Depois de enxugar lágrimas com o lençol, Geralda descobriu ao médico ainda guardar uma grande mágoa de Fortaleza. Aconteceu em 1969 a sua gravidez. A partir daí, desesperou-se. Pensava na vergonha dos pais ao saber do erro dela. Nervosa, cavou-se até de se matar, durante a noite, dentro do quarto, nos fundos da casa.
De súbito, Geralda se sentou ereta na cama, como se a raiva do passado tivesse retornado. E anunciou a doutor Alberto que a patroa a demitiu, ameaçando matá-la se abrisse a boca. 
De modo irritado, doutor Alberto levantou-se da cadeira, tratando a ex-patroa de Geralda de irresponsável e insana. Para conter a raiva, pediu a mocinha outro refrigerante. Bebeu rápido. Voltou-se a sentar, para explicar a Geralda que ele nasceu e se criou em Fortaleza. Concordou com ela que lá havia, como em todos lugares, gente sem coração. Daí, Geralda sorriu brando e, em seguida, adiantou-se que seu ex-patrão era de posse como doutor Alberto. Mas foi enganada por ele. Perdoava-lhe onde ele tivesse, mesmo no outro mundo.

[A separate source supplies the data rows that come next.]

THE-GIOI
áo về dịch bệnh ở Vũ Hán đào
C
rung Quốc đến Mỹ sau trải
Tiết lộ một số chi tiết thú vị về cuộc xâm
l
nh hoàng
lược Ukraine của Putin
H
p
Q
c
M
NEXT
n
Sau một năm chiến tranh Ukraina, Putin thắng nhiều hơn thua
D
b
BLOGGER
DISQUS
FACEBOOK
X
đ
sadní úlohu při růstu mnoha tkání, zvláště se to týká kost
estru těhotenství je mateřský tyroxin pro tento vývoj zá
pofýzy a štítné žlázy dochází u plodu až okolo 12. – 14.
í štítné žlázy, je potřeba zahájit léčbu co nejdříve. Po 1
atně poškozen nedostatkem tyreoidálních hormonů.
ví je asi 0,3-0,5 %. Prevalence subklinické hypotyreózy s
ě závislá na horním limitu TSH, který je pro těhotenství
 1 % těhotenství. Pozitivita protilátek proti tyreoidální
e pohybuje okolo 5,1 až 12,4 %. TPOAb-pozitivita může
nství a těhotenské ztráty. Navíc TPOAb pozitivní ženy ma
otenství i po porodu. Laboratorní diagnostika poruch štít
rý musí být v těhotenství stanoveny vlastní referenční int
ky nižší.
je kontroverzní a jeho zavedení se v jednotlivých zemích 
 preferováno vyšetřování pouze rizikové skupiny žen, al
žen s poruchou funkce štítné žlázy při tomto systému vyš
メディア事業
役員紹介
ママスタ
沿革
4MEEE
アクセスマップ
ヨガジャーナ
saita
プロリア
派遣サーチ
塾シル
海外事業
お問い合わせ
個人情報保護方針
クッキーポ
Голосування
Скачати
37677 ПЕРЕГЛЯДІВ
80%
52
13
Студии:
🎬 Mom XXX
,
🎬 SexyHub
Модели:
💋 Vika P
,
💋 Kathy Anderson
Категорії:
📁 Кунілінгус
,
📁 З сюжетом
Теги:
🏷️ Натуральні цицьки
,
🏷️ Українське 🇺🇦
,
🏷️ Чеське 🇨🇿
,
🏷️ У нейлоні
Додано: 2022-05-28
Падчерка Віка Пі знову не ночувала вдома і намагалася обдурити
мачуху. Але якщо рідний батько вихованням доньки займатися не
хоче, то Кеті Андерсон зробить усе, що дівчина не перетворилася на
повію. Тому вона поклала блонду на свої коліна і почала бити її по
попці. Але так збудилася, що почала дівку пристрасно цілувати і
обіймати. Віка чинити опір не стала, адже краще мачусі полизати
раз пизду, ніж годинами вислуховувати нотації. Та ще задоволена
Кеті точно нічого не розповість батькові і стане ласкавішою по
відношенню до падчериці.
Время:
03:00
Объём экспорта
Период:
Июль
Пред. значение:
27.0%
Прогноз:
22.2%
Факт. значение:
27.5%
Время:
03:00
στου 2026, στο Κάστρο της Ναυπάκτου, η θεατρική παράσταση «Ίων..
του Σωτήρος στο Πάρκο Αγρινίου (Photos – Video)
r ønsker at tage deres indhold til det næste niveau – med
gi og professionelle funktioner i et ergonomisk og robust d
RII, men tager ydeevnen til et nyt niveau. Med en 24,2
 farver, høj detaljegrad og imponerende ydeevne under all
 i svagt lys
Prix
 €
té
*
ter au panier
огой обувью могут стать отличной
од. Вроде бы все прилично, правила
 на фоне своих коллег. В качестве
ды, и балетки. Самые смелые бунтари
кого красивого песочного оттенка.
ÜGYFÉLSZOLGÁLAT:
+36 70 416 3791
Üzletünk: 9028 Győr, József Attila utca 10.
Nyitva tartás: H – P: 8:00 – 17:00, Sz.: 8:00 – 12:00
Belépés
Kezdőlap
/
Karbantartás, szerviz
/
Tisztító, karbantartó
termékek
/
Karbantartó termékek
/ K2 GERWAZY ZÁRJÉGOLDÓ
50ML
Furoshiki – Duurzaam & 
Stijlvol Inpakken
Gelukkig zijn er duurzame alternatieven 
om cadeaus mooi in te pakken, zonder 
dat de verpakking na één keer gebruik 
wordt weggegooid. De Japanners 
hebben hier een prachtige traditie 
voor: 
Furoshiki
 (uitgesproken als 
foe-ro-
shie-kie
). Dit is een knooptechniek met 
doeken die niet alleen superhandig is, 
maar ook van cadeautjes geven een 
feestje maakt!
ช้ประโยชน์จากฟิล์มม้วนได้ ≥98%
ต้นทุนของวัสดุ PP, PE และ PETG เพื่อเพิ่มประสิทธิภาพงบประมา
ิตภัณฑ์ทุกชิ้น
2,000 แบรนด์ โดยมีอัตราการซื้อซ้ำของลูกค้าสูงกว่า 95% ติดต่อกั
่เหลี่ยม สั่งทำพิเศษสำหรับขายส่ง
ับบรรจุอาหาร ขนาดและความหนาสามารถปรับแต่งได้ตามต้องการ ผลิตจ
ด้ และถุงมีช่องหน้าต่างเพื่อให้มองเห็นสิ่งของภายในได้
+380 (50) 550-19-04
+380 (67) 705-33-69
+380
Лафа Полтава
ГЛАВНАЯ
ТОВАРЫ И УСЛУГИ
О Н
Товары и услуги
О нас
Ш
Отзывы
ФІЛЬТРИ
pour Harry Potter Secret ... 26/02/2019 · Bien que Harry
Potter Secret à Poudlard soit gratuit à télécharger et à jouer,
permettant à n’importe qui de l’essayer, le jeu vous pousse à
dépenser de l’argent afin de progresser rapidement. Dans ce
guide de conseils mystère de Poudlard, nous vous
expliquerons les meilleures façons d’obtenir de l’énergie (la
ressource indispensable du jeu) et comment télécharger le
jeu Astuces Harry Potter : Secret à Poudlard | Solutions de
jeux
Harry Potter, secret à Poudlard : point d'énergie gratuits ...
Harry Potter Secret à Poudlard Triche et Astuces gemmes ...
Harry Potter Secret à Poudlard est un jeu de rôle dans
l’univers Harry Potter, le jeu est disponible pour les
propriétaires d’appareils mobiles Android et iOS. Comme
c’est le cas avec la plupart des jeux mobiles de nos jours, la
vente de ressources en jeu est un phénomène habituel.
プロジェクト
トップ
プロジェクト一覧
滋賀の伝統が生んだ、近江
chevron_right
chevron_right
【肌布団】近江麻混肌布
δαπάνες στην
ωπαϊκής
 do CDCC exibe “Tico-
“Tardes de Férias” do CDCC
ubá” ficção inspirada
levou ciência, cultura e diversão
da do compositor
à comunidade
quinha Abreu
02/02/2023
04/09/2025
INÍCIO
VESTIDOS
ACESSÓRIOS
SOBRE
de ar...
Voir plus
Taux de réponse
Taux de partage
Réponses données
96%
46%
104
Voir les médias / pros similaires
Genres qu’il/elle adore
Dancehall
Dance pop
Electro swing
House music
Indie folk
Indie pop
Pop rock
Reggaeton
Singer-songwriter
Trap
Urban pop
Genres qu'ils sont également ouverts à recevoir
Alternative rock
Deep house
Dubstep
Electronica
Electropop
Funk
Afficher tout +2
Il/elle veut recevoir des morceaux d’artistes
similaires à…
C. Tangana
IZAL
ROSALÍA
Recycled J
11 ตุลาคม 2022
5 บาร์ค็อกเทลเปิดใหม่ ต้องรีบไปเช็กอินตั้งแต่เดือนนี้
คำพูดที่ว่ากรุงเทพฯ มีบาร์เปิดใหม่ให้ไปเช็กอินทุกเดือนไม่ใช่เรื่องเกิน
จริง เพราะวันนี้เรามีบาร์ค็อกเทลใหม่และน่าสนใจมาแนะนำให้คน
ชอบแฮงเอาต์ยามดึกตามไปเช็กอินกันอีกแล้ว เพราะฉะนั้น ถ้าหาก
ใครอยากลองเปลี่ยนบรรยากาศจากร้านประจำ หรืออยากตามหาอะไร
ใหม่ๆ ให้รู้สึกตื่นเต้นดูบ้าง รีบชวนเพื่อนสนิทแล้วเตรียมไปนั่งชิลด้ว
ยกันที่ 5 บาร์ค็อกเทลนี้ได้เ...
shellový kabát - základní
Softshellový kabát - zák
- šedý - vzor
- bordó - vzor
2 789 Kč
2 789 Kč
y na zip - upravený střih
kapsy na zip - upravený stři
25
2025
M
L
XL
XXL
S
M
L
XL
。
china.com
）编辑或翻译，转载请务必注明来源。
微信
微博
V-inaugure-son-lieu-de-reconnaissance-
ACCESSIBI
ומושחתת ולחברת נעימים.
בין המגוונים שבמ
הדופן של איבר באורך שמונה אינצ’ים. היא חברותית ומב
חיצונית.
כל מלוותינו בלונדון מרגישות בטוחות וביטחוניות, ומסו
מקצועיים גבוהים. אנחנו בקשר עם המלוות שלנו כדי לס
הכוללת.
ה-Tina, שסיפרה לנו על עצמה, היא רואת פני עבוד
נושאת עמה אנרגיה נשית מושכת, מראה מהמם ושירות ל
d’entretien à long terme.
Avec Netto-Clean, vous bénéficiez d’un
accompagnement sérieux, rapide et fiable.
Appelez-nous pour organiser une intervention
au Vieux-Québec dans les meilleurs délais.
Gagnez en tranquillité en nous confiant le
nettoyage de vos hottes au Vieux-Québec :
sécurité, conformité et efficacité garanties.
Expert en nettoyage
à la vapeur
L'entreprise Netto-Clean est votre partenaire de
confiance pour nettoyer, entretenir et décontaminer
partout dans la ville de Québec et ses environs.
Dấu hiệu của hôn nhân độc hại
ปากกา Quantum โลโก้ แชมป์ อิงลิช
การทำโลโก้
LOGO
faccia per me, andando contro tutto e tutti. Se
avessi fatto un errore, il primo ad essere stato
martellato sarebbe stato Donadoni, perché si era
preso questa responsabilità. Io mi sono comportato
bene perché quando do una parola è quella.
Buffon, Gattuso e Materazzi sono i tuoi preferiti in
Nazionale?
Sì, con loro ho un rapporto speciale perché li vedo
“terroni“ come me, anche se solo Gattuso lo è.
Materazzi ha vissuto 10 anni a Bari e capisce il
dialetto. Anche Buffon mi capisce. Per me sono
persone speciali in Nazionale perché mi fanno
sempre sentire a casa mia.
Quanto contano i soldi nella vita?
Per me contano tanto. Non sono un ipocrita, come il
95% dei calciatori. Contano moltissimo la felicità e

Para Geralda, o patrão possuía pano pra manga. Comerciante bem estabelecido no centro de Fortaleza. Ele gostava de ir, uma vez por semana, à noite, para uma reunião numa tal de loja, no centro da capital. Vestia-se de terno preto, camisa branca, gravata borboleta preta. Certa noite, após vê-lo a se despedir da esposa com beijo, ela caiu na tolice de se encontrar com ele. Depois desse dia, de quando em quando, o patrão a procurava, em cochicho na cozinha. E Geralda apontou para a moça, declarando ao doutor ser filha dela com Seu Bruno.
Desconfiado de algo, doutor Alberto instigou Geralda a lhe dizer o nome do ex-patrão. Ela balançou o dedo indicador de modo negativo. E lhe pediu para não insistir. Entretanto, ao ver o médico desconsolado, Geralda se arrependeu. Revelou-lhe de imediato: Seu Bruno Firmeza.
Engoliu seco doutor Alberto o nome. Diante de Geralda, tentou disfarçar-se da surpresa, aconselhando-a ao descanso. Prometeu-lhe retornar no outro dia. Ainda buscou, com palavras de despedida, disfarce para a sua angústia, jurando-lhe retornar. Lá fora não mais chovia. Doutor Alberto resolveu partir. Chamou a mocinha para acompanhá-lo até a porta da rua. Antes de retirar-se, beijou a testa de Geralda. Ela sorriu levemente e, de olhos fechados, derreou a cabeça para o lado, balbuciando entre dentes muito obrigada.
Enquanto doutor Alberto retornava para casa em seu carro confortável, chorou de revolta. Dentro dele, grudava-se a mocinha magra, molhada à porta, chamando-lhe para atender a mãe. Grudava-se aquele ambiente lúgubre, cheirando a naftalina. Grudava-se a confissão daquela mulher pobre e sofrida, mais a filha, vítimas da insensatez dos seus pais.